=== Section Start ===
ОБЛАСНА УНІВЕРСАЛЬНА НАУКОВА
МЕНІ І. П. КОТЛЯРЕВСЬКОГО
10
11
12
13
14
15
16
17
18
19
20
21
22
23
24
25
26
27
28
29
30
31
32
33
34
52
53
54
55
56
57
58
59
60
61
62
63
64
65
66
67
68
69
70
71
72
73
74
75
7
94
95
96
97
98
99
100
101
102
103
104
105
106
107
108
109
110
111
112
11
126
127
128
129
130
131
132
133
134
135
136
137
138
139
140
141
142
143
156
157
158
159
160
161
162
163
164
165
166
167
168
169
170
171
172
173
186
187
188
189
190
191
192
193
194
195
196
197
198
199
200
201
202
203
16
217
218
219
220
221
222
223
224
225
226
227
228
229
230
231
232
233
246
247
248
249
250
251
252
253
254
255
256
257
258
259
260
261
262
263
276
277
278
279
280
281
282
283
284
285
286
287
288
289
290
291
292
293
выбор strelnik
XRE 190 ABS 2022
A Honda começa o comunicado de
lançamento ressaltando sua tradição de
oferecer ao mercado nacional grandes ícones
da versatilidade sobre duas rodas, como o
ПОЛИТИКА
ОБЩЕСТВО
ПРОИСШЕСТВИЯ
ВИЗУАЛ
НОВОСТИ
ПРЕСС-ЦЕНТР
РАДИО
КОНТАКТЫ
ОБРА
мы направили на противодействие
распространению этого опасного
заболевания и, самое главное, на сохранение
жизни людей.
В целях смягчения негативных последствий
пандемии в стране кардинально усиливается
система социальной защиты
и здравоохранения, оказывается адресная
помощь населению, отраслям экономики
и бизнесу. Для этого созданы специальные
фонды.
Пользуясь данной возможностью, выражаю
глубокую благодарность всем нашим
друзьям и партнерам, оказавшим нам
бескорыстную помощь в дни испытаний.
=== Section End ===
Please provide an exact transcription of each line from the one holding "A Honda começa o comunicado de" through the final line of the data above.

▶ _Exercise response_:
A Honda começa o comunicado de
lançamento ressaltando sua tradição de
oferecer ao mercado nacional grandes ícones
da versatilidade sobre duas rodas, como o
ПОЛИТИКА
ОБЩЕСТВО
ПРОИСШЕСТВИЯ
ВИЗУАЛ
НОВОСТИ
ПРЕСС-ЦЕНТР
РАДИО
КОНТАКТЫ
ОБРА
мы направили на противодействие
распространению этого опасного
заболевания и, самое главное, на сохранение
жизни людей.
В целях смягчения негативных последствий
пандемии в стране кардинально усиливается
система социальной защиты
и здравоохранения, оказывается адресная
помощь населению, отраслям экономики
и бизнесу. Для этого созданы специальные
фонды.
Пользуясь данной возможностью, выражаю
глубокую благодарность всем нашим
друзьям и партнерам, оказавшим нам
бескорыстную помощь в дни испытаний.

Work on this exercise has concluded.